In his book, Local Governance in Developing Countries, Anwar Shah said that globalization and the information revolution are motivating a large and growing number of countries around the globe to reexamine the roles of various levels of government in development, including their partnership with the private sector and civil society. The process typically involves shifting responsibilities to local governments and beyond government providers, with the objective of strengthening local governance.
Shah maintains that the conceptual literature on the new vision of local governance argues for a strong role of local governments in local development to improve public services and quality of life at the local level. He then went on to present the findings in his study of local governance among a sample of developing countries in the world. Unfortunately, the Philippines was not included in his study.
In his study, Shah shows the relative importance of local governments in developing countries using two indicators: local government expenditures as a percentage of consolidated public sector expenditures and GDP. Shah found out in his study that local governments in China command the largest share—more than 51 percent of consolidated public expenditures and 10.8 percent of GDP—whereas in India, it is the smallest share—3 percent of the expenditures and 0.75 percent of GDP.
The rank order of some countries, however, is not consistent across both criteria. For example, South Africa does better than Brazil on the first and worse on the second criterion. On average in sample countries, local government expenditures amount to 23 percent of consolidated public sector expenditures and 5.7 percent of national GDP.
Comparable data for a sample of Organization for Economic Co-operation and Development (OECD) countries presented by Shah revealed that OECD countries performance on the two indicators mentioned above would be 28 percent of consolidated expenditures and 12.75 percent of GDP. Thus, local governments’ role in OECD countries is large in comparison with those in the developing countries, with the exception of China and Poland with respect to their local government expenditures as a percentage of consolidated public sector expenditures (See Figures 1.1 and 1.2 below).

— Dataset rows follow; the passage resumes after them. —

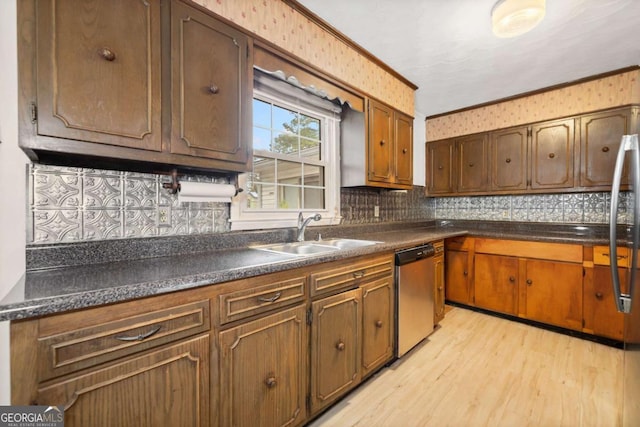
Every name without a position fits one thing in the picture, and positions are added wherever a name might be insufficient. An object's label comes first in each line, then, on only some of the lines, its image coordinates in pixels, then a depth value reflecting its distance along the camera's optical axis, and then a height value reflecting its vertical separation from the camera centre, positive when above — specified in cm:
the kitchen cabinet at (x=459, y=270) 314 -71
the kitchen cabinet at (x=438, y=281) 258 -69
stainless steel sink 191 -25
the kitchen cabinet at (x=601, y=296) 228 -76
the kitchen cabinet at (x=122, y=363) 74 -47
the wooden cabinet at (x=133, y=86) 94 +54
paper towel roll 143 +12
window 200 +45
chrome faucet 204 -10
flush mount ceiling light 159 +120
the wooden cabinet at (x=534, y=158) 263 +62
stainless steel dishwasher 204 -69
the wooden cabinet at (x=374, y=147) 241 +61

In terms of their responsibilities, the result of Shah’s study shows that local governments vary across developing countries. In China, local governments have extensive responsibilities. In addition to traditional local and municipal services, local governments in China, for example, are responsible for social security (primarily pensions and unemployment allowances) and have a much larger role in local economic development than local governments in other countries. In India and South Africa, local governments’ role in delivering local services is minimal, which focus mainly on delivery of municipal services. Nearly half of local expenditures in China is for education, municipal administration, justice, and police.

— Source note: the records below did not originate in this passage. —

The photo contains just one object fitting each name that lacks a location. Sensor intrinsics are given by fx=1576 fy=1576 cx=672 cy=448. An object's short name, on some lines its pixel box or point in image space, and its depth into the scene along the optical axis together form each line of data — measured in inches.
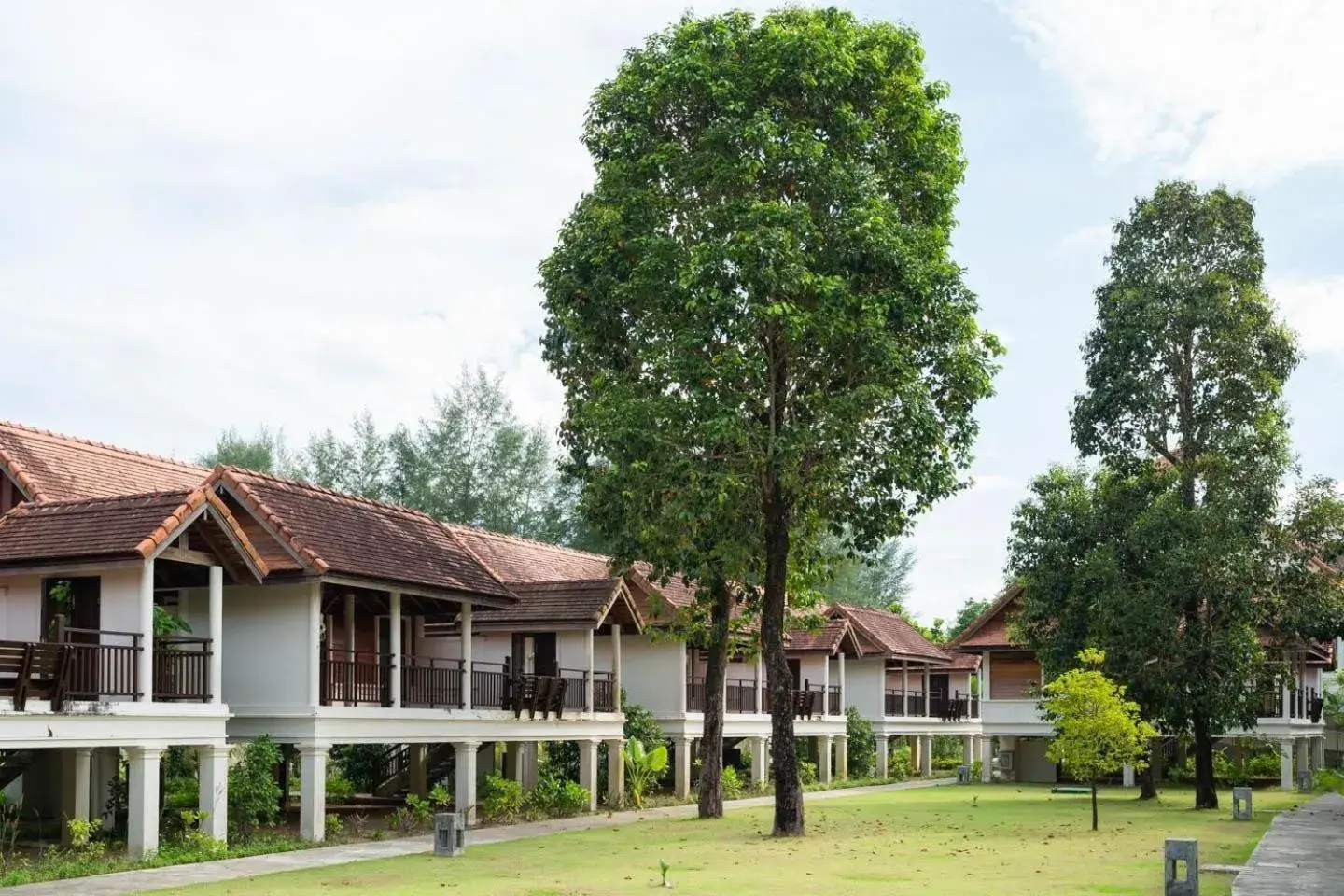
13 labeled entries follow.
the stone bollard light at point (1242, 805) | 1186.6
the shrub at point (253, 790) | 928.9
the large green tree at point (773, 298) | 1027.9
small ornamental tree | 1132.5
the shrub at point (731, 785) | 1523.1
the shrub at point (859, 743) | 1995.6
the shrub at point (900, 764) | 2064.5
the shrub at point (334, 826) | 1003.9
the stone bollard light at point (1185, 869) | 645.3
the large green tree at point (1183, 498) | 1279.5
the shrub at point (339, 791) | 1314.0
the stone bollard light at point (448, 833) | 893.8
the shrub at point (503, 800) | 1179.9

In Shah’s sample developing countries, local governments raise 39.6 percent of revenues from taxes, another 9.5 percent from fees and charges, and the remaining 50.9 percent from higher-level transfers. Comparable figures for OECD countries are 49 percent for taxes, 16.6 percent for fees, and 34.4 percent for transfers. Fiscal transfers is much larger than average in Uganda (85.4 percent), Poland (76 percent), China (67 percent), Brazil (65.4 percent), and Indonesia (62 percent).
The sample countries also have diverse revenue structures. On average, they raise 32 percent of tax revenues from property taxes, 15 percent of revenues from personal income taxes, 4 percent from corporate income taxes, and the other 49 percent from a large number of small taxes, fees, and charges.
The figures in OECD countries show that 54 percent of local revenues are from property taxes, 23 percent from personal income taxes, 14 percent from corporate taxes, and 9 percent from other taxes. It can be seen here that local governments place a much greater reliance on property and income taxes in OECD countries than in developing countries. Property taxes raise only 3 percent of local revenues in China.
For all developing sample countries, revenues from property taxes amount to 0.5 percent of GDP compared with about 2 percent of GDP in industrial countries. This means that property taxes represent significant untapped potential for further exploitation in developing countries. User charges are also a significant source of revenues among local government units in developing countries, but often such charges are poorly designed and administered and do not satisfy equity and efficiency principles or provide special safeguards for the poor.